» **AANGELEVERDE TEKST**:
Details



Externe links:

Justel
Reflex
Staatsblad pdf



Titel:

14 JUNI 2018. - Besluit van de Brusselse Hoofdstedelijke Regering tot wijziging van artikel 32bis van het koninklijk besluit van 15 maart 1968 houdende algemeen reglement op de technische eisen waaraan de auto's, hun aanhangwagens, hun onderdelen en hun veiligheidstoebehoren moeten voldoen voor wat betreft de maximaal toegelaten massa en massa's over de assen van de voertuigen die gebruik maken van de openbare wegen



Inhoudstafel:

HOOFDSTUK 1. - Onderwerp en definities
Art. 1
HOOFDSTUK 2. - Koninklijk besluit tot wijziging van het koninklijk besluit van 15 maart 1968 houdende algemeen reglement op de technische eisen waaraan de auto's, hun aanhangwagens, hun onderdelen en hun veiligheidstoebehoren moeten voldoen
Art. 2-3



Deze tekst heeft de volgende tekst(en) gewijzigd:

1968031501 



Uitvoeringsbesluit(en):



Artikels:

HOOFDSTUK 1. - Onderwerp en definities
Artikel 1. Dit besluit voorziet in de gedeeltelijke omzetting van Richtlijn 2015/719/UE van het Europees Parlement en de Raad van 29 april, gewijzigd bij Richtlijnen 96/53/CE van de Raad houdende vaststelling, voor bepaalde aan het verkeer binnen de Gemeenschap deelnemende wegvoertuigen, van de in het nationale en het internationale verkeer maximaal toegestane afmetingen, en van de in het internationale verkeer maximaal toegestane gewichten.

» **GETOONDE GEGEVENS**:
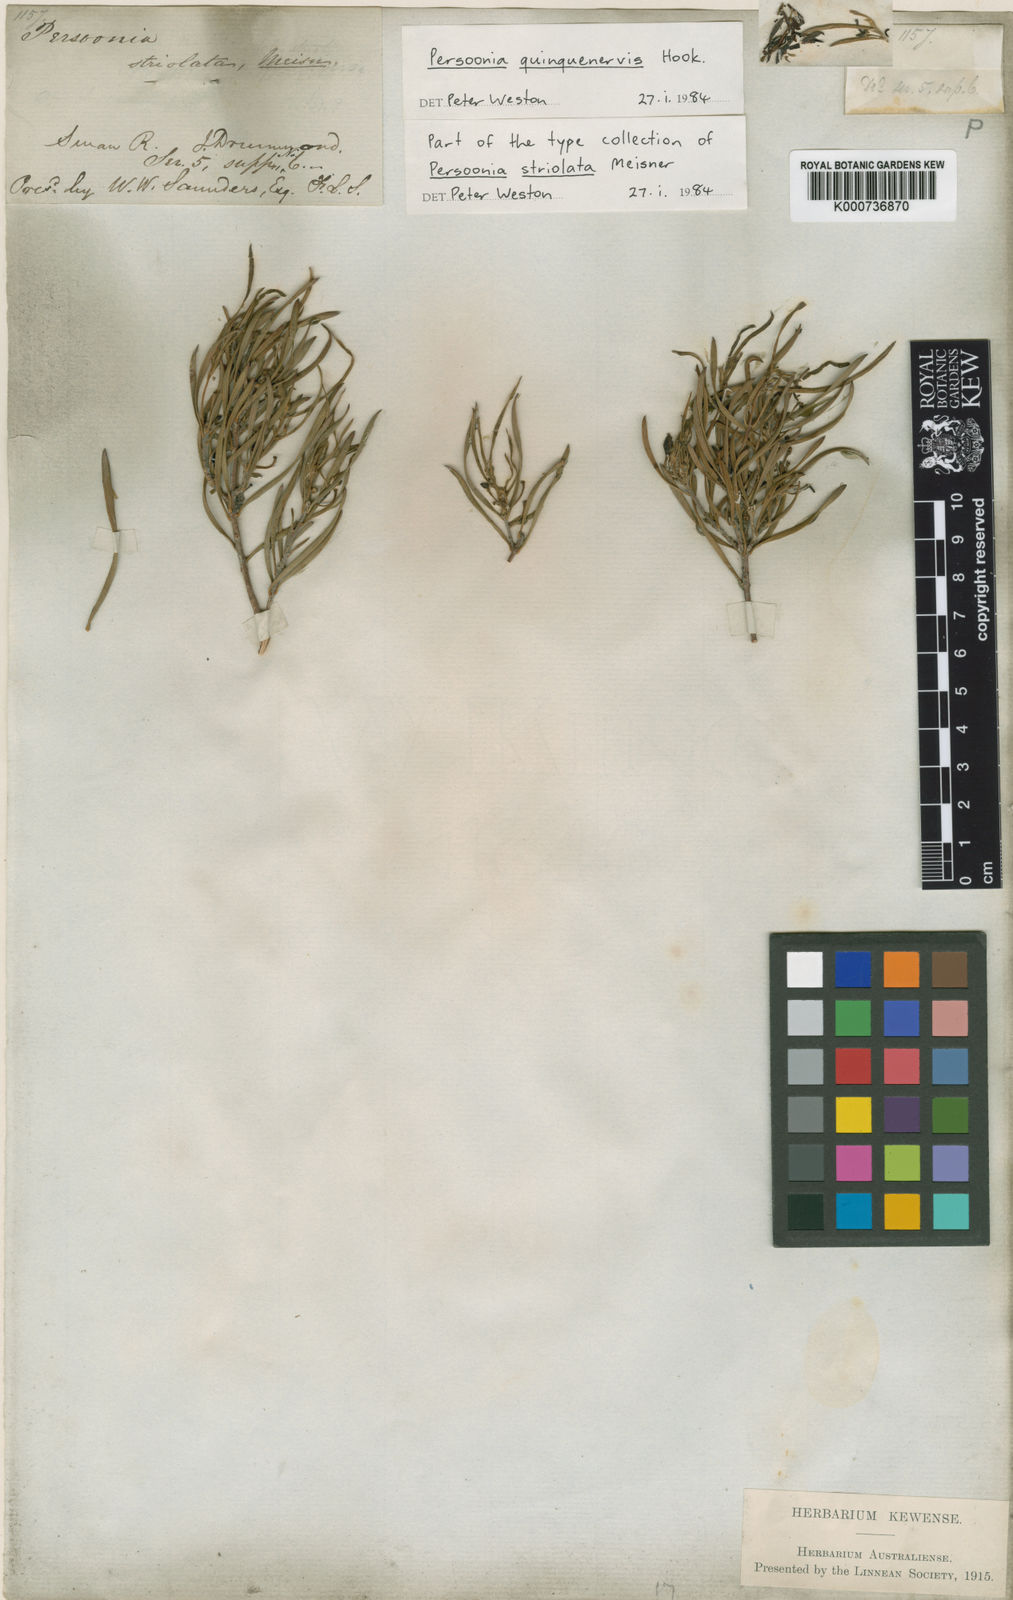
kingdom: Plantae
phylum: Tracheophyta
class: Magnoliopsida
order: Proteales
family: Proteaceae
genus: Persoonia
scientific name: Persoonia quinquenervis
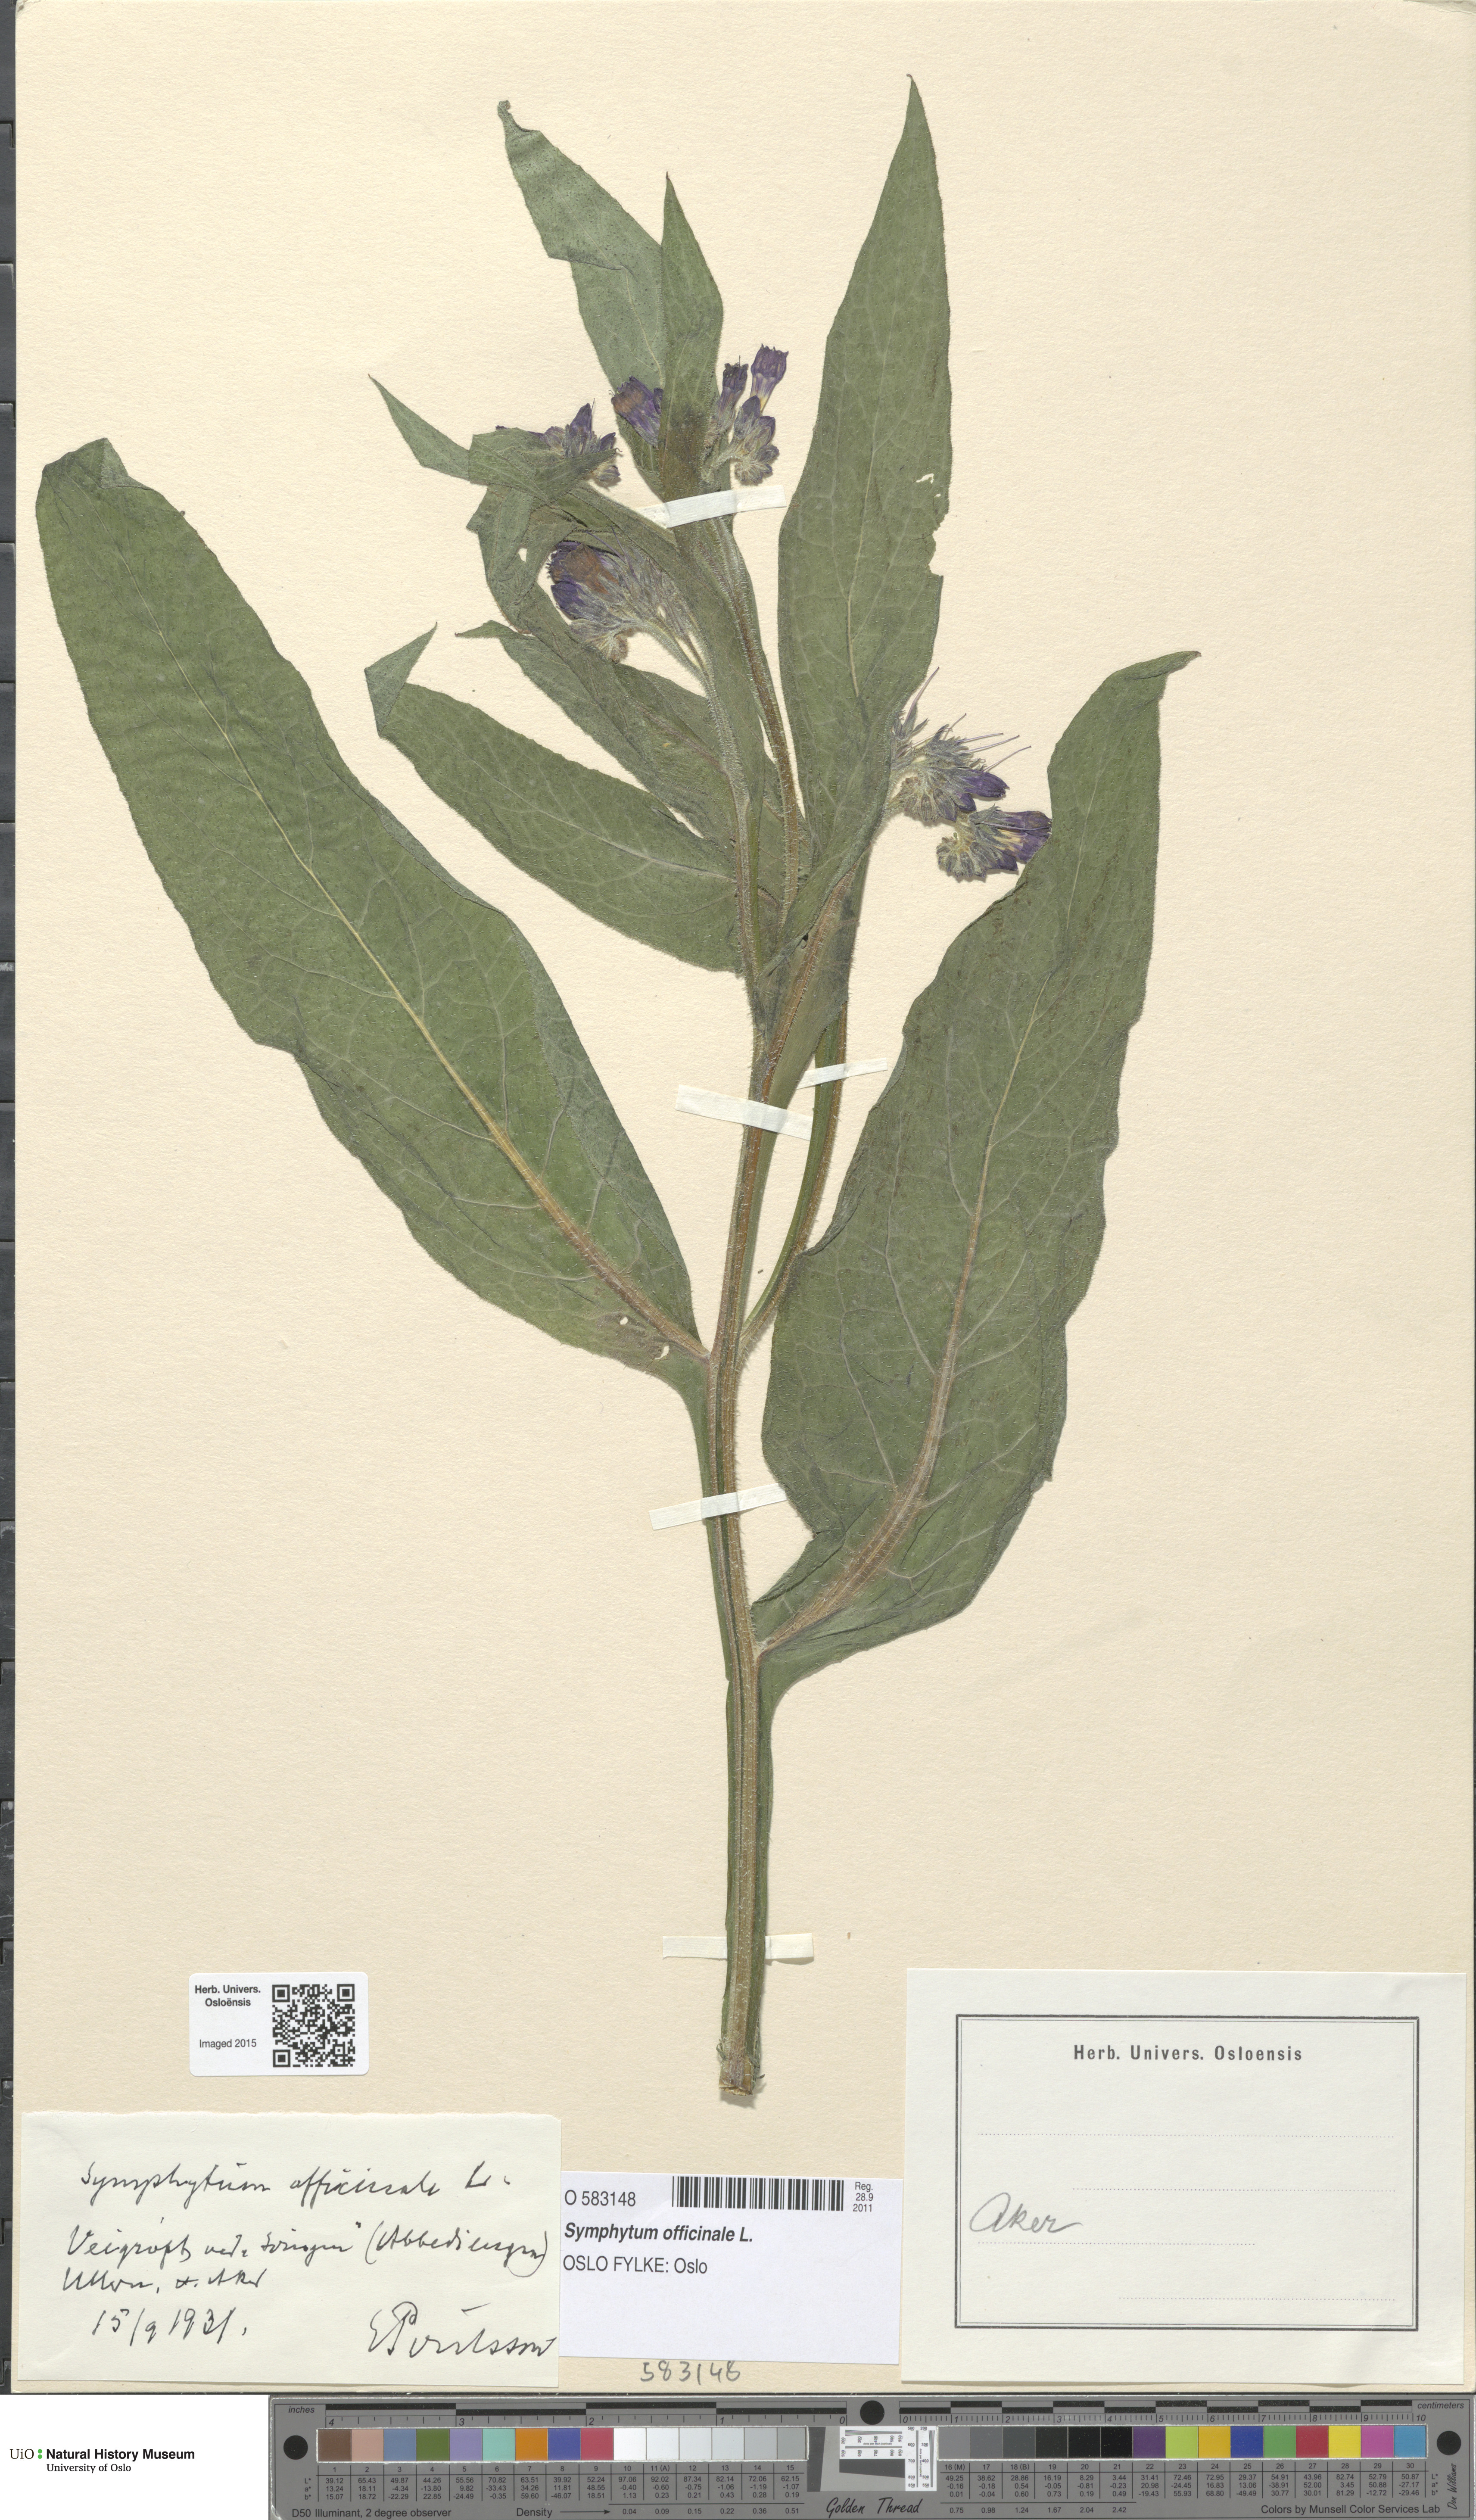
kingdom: Plantae
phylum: Tracheophyta
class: Magnoliopsida
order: Boraginales
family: Boraginaceae
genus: Symphytum
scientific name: Symphytum officinale
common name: Common comfrey
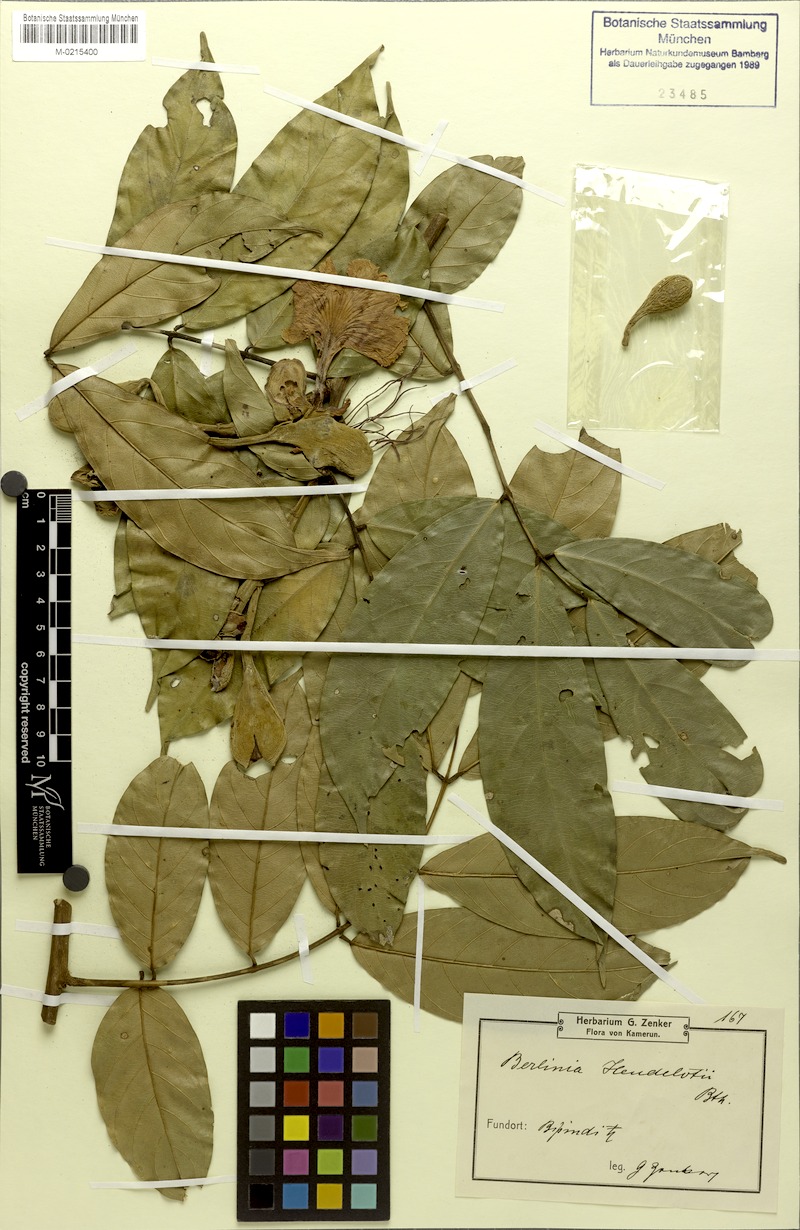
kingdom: Plantae
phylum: Tracheophyta
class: Magnoliopsida
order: Fabales
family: Fabaceae
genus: Berlinia
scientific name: Berlinia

» **WAT TE DOEN**: Welke richtlijn zet het Brusselse besluit van 14 juni 2018 volgens artikel 1 gedeeltelijk om?

» **HET RESULTAAT**: Richtlijn 2015/719/UE van het Europees Parlement en de Raad.